ABOUT THIS EXERCISE - Pull out every row that contains the string "which", treating uppercase and lowercase letters as different.

PROVIDED RECORDS -
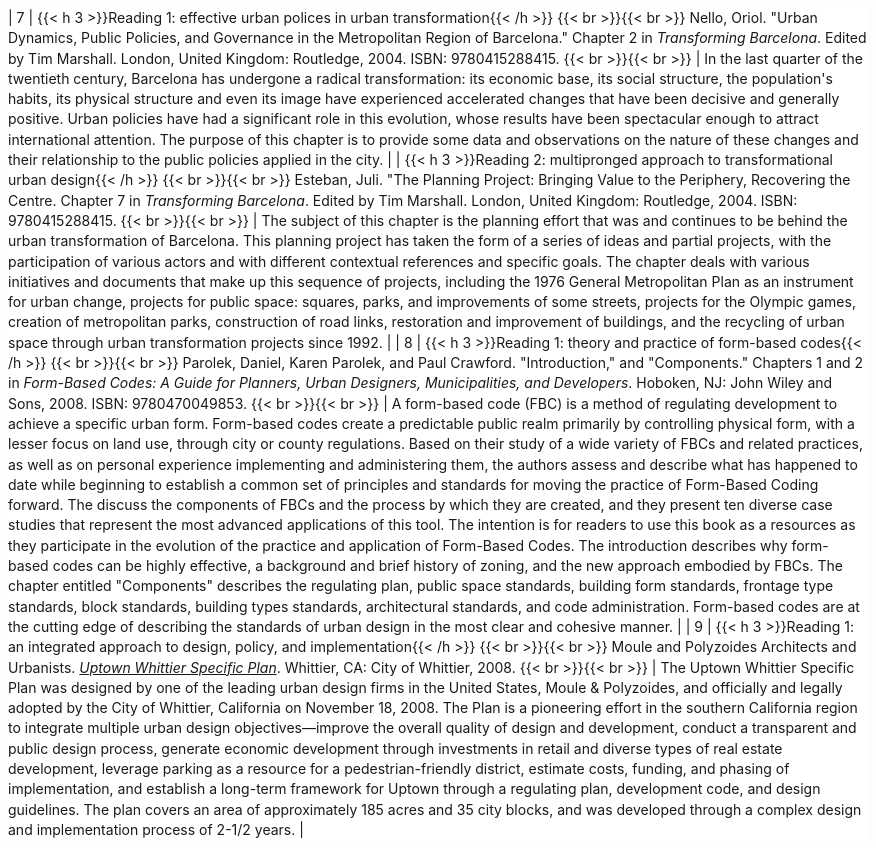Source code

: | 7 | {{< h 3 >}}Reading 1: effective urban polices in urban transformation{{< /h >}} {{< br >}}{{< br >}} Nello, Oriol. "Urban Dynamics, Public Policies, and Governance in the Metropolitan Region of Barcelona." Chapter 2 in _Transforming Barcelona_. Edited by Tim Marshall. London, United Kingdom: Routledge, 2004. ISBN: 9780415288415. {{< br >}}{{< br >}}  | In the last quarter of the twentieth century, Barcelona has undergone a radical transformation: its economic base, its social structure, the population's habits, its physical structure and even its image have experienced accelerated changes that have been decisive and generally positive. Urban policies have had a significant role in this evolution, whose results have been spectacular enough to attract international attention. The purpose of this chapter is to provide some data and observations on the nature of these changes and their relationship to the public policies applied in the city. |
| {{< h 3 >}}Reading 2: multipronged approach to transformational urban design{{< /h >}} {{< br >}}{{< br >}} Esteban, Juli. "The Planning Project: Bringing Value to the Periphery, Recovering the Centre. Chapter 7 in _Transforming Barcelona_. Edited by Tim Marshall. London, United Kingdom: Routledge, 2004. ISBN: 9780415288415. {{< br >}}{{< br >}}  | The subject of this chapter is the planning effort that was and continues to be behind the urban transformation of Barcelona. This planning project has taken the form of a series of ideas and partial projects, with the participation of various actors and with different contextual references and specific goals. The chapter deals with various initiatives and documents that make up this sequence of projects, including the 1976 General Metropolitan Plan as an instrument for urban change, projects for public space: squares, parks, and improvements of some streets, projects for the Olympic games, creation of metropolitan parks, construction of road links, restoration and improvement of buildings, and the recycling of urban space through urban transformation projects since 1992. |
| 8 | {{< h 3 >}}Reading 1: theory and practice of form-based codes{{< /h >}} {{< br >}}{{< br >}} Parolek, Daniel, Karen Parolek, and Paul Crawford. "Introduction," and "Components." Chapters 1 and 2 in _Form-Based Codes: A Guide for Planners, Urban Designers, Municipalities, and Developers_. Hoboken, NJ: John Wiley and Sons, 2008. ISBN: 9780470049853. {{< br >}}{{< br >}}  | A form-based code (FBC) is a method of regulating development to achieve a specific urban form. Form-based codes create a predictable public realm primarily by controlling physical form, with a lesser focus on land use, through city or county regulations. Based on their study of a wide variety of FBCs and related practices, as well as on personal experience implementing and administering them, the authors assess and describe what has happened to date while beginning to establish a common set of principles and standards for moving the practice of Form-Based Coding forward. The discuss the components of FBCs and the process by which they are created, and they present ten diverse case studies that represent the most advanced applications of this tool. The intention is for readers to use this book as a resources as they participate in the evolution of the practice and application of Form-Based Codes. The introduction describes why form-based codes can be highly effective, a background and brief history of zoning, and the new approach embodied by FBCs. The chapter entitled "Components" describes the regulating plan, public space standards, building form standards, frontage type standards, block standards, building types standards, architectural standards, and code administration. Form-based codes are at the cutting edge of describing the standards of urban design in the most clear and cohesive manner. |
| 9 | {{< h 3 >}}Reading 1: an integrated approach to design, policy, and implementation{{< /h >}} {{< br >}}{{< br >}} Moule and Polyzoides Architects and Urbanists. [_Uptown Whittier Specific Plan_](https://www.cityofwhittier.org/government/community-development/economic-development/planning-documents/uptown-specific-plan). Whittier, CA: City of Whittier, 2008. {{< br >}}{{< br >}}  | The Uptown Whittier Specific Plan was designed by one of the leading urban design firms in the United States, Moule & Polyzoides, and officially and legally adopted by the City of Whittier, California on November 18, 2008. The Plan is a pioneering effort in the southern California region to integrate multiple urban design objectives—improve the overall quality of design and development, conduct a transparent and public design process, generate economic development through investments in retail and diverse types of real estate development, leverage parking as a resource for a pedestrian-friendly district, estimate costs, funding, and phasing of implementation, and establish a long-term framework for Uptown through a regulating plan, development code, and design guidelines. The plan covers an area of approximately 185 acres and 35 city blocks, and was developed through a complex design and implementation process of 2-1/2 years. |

RESULT OF THIS TASK -
| 8 | {{< h 3 >}}Reading 1: theory and practice of form-based codes{{< /h >}} {{< br >}}{{< br >}} Parolek, Daniel, Karen Parolek, and Paul Crawford. "Introduction," and "Components." Chapters 1 and 2 in _Form-Based Codes: A Guide for Planners, Urban Designers, Municipalities, and Developers_. Hoboken, NJ: John Wiley and Sons, 2008. ISBN: 9780470049853. {{< br >}}{{< br >}}  | A form-based code (FBC) is a method of regulating development to achieve a specific urban form. Form-based codes create a predictable public realm primarily by controlling physical form, with a lesser focus on land use, through city or county regulations. Based on their study of a wide variety of FBCs and related practices, as well as on personal experience implementing and administering them, the authors assess and describe what has happened to date while beginning to establish a common set of principles and standards for moving the practice of Form-Based Coding forward. The discuss the components of FBCs and the process by which they are created, and they present ten diverse case studies that represent the most advanced applications of this tool. The intention is for readers to use this book as a resources as they participate in the evolution of the practice and application of Form-Based Codes. The introduction describes why form-based codes can be highly effective, a background and brief history of zoning, and the new approach embodied by FBCs. The chapter entitled "Components" describes the regulating plan, public space standards, building form standards, frontage type standards, block standards, building types standards, architectural standards, and code administration. Form-based codes are at the cutting edge of describing the standards of urban design in the most clear and cohesive manner. |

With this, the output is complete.